● Exercise aim
Copy out the data below word for word, line by line.

(Dataset entries)
_ _ _ _ _ _ _
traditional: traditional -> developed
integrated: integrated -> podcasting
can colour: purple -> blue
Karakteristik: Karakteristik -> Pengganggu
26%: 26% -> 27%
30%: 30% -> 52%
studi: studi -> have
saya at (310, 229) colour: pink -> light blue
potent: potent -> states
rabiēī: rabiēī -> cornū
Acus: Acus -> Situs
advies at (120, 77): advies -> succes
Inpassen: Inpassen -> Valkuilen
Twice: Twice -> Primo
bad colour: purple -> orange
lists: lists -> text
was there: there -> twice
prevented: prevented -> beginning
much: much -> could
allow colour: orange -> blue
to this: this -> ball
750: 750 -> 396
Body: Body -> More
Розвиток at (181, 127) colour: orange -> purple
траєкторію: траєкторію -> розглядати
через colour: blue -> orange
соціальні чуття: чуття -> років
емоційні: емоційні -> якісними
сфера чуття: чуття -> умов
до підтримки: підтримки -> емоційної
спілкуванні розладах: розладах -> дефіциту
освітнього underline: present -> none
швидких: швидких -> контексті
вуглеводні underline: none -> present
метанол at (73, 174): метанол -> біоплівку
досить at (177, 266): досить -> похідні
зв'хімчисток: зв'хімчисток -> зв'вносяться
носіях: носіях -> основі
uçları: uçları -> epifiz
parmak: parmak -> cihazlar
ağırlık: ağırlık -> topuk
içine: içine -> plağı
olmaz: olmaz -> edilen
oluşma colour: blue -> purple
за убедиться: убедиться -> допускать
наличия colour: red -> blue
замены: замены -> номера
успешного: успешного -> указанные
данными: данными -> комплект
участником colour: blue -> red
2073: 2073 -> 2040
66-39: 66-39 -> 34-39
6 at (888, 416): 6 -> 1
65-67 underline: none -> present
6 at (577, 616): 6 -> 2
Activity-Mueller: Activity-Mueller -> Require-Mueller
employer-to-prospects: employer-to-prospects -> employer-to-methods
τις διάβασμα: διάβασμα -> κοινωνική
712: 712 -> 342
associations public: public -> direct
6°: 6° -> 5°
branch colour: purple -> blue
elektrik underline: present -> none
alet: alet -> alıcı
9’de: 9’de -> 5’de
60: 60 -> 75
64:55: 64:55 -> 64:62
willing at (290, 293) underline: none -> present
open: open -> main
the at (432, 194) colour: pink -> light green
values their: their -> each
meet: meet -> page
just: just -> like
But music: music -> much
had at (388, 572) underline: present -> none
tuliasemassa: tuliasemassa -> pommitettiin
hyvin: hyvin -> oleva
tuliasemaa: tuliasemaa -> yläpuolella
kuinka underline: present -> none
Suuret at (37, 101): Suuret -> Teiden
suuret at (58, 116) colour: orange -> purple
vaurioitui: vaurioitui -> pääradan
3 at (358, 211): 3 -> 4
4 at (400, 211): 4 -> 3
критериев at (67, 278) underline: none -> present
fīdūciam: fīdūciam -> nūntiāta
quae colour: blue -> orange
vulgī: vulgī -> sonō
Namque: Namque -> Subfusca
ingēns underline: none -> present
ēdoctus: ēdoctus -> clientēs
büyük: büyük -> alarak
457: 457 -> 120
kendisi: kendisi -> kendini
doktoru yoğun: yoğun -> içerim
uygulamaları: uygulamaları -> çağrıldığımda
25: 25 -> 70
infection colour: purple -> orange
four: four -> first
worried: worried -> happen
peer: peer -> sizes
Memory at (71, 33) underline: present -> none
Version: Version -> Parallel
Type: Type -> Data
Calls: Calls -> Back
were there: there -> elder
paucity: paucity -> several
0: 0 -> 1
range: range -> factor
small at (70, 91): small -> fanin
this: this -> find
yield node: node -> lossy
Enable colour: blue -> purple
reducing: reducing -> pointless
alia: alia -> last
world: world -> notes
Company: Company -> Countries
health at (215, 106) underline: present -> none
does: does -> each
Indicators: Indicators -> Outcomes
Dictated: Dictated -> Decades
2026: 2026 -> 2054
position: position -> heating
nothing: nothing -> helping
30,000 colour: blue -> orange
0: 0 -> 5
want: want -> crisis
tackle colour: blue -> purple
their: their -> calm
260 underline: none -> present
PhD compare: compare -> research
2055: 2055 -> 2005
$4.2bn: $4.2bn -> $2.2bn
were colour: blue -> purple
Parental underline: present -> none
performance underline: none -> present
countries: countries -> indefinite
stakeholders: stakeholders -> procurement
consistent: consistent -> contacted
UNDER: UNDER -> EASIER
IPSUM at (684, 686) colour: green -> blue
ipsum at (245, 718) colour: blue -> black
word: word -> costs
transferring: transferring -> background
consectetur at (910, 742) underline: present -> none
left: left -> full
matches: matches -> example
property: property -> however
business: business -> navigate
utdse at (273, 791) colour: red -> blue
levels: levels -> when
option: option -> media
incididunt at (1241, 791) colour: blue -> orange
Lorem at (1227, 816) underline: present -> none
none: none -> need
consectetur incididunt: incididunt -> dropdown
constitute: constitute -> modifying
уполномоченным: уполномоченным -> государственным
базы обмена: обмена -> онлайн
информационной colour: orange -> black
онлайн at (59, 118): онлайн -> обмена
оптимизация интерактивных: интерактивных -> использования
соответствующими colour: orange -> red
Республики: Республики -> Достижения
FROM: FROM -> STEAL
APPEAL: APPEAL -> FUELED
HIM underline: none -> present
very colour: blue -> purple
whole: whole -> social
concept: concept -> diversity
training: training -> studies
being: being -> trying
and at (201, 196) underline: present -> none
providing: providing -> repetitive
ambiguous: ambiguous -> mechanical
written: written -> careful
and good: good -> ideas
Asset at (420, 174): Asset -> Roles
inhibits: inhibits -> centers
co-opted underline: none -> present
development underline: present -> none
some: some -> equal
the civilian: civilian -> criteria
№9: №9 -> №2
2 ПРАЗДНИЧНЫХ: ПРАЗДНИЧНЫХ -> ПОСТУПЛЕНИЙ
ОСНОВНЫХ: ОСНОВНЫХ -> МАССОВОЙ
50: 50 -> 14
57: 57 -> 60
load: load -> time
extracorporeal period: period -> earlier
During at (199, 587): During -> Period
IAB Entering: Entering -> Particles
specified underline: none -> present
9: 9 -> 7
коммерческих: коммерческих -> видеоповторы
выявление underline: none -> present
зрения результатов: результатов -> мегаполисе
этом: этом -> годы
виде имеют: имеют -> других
_ _ _ _ _ _ _
● Right answer
traditional: traditional -> developed
integrated: integrated -> podcasting
can colour: purple -> blue
Karakteristik: Karakteristik -> Pengganggu
26%: 26% -> 27%
30%: 30% -> 52%
studi: studi -> have
saya at (310, 229) colour: pink -> light blue
potent: potent -> states
rabiēī: rabiēī -> cornū
Acus: Acus -> Situs
advies at (120, 77): advies -> succes
Inpassen: Inpassen -> Valkuilen
Twice: Twice -> Primo
bad colour: purple -> orange
lists: lists -> text
was there: there -> twice
prevented: prevented -> beginning
much: much -> could
allow colour: orange -> blue
to this: this -> ball
750: 750 -> 396
Body: Body -> More
Розвиток at (181, 127) colour: orange -> purple
траєкторію: траєкторію -> розглядати
через colour: blue -> orange
соціальні чуття: чуття -> років
емоційні: емоційні -> якісними
сфера чуття: чуття -> умов
до підтримки: підтримки -> емоційної
спілкуванні розладах: розладах -> дефіциту
освітнього underline: present -> none
швидких: швидких -> контексті
вуглеводні underline: none -> present
метанол at (73, 174): метанол -> біоплівку
досить at (177, 266): досить -> похідні
зв'хімчисток: зв'хімчисток -> зв'вносяться
носіях: носіях -> основі
uçları: uçları -> epifiz
parmak: parmak -> cihazlar
ağırlık: ağırlık -> topuk
içine: içine -> plağı
olmaz: olmaz -> edilen
oluşma colour: blue -> purple
за убедиться: убедиться -> допускать
наличия colour: red -> blue
замены: замены -> номера
успешного: успешного -> указанные
данными: данными -> комплект
участником colour: blue -> red
2073: 2073 -> 2040
66-39: 66-39 -> 34-39
6 at (888, 416): 6 -> 1
65-67 underline: none -> present
6 at (577, 616): 6 -> 2
Activity-Mueller: Activity-Mueller -> Require-Mueller
employer-to-prospects: employer-to-prospects -> employer-to-methods
τις διάβασμα: διάβασμα -> κοινωνική
712: 712 -> 342
associations public: public -> direct
6°: 6° -> 5°
branch colour: purple -> blue
elektrik underline: present -> none
alet: alet -> alıcı
9’de: 9’de -> 5’de
60: 60 -> 75
64:55: 64:55 -> 64:62
willing at (290, 293) underline: none -> present
open: open -> main
the at (432, 194) colour: pink -> light green
values their: their -> each
meet: meet -> page
just: just -> like
But music: music -> much
had at (388, 572) underline: present -> none
tuliasemassa: tuliasemassa -> pommitettiin
hyvin: hyvin -> oleva
tuliasemaa: tuliasemaa -> yläpuolella
kuinka underline: present -> none
Suuret at (37, 101): Suuret -> Teiden
suuret at (58, 116) colour: orange -> purple
vaurioitui: vaurioitui -> pääradan
3 at (358, 211): 3 -> 4
4 at (400, 211): 4 -> 3
критериев at (67, 278) underline: none -> present
fīdūciam: fīdūciam -> nūntiāta
quae colour: blue -> orange
vulgī: vulgī -> sonō
Namque: Namque -> Subfusca
ingēns underline: none -> present
ēdoctus: ēdoctus -> clientēs
büyük: büyük -> alarak
457: 457 -> 120
kendisi: kendisi -> kendini
doktoru yoğun: yoğun -> içerim
uygulamaları: uygulamaları -> çağrıldığımda
25: 25 -> 70
infection colour: purple -> orange
four: four -> first
worried: worried -> happen
peer: peer -> sizes
Memory at (71, 33) underline: present -> none
Version: Version -> Parallel
Type: Type -> Data
Calls: Calls -> Back
were there: there -> elder
paucity: paucity -> several
0: 0 -> 1
range: range -> factor
small at (70, 91): small -> fanin
this: this -> find
yield node: node -> lossy
Enable colour: blue -> purple
reducing: reducing -> pointless
alia: alia -> last
world: world -> notes
Company: Company -> Countries
health at (215, 106) underline: present -> none
does: does -> each
Indicators: Indicators -> Outcomes
Dictated: Dictated -> Decades
2026: 2026 -> 2054
position: position -> heating
nothing: nothing -> helping
30,000 colour: blue -> orange
0: 0 -> 5
want: want -> crisis
tackle colour: blue -> purple
their: their -> calm
260 underline: none -> present
PhD compare: compare -> research
2055: 2055 -> 2005
$4.2bn: $4.2bn -> $2.2bn
were colour: blue -> purple
Parental underline: present -> none
performance underline: none -> present
countries: countries -> indefinite
stakeholders: stakeholders -> procurement
consistent: consistent -> contacted
UNDER: UNDER -> EASIER
IPSUM at (684, 686) colour: green -> blue
ipsum at (245, 718) colour: blue -> black
word: word -> costs
transferring: transferring -> background
consectetur at (910, 742) underline: present -> none
left: left -> full
matches: matches -> example
property: property -> however
business: business -> navigate
utdse at (273, 791) colour: red -> blue
levels: levels -> when
option: option -> media
incididunt at (1241, 791) colour: blue -> orange
Lorem at (1227, 816) underline: present -> none
none: none -> need
consectetur incididunt: incididunt -> dropdown
constitute: constitute -> modifying
уполномоченным: уполномоченным -> государственным
базы обмена: обмена -> онлайн
информационной colour: orange -> black
онлайн at (59, 118): онлайн -> обмена
оптимизация интерактивных: интерактивных -> использования
соответствующими colour: orange -> red
Республики: Республики -> Достижения
FROM: FROM -> STEAL
APPEAL: APPEAL -> FUELED
HIM underline: none -> present
very colour: blue -> purple
whole: whole -> social
concept: concept -> diversity
training: training -> studies
being: being -> trying
and at (201, 196) underline: present -> none
providing: providing -> repetitive
ambiguous: ambiguous -> mechanical
written: written -> careful
and good: good -> ideas
Asset at (420, 174): Asset -> Roles
inhibits: inhibits -> centers
co-opted underline: none -> present
development underline: present -> none
some: some -> equal
the civilian: civilian -> criteria
№9: №9 -> №2
2 ПРАЗДНИЧНЫХ: ПРАЗДНИЧНЫХ -> ПОСТУПЛЕНИЙ
ОСНОВНЫХ: ОСНОВНЫХ -> МАССОВОЙ
50: 50 -> 14
57: 57 -> 60
load: load -> time
extracorporeal period: period -> earlier
During at (199, 587): During -> Period
IAB Entering: Entering -> Particles
specified underline: none -> present
9: 9 -> 7
коммерческих: коммерческих -> видеоповторы
выявление underline: none -> present
зрения результатов: результатов -> мегаполисе
этом: этом -> годы
виде имеют: имеют -> других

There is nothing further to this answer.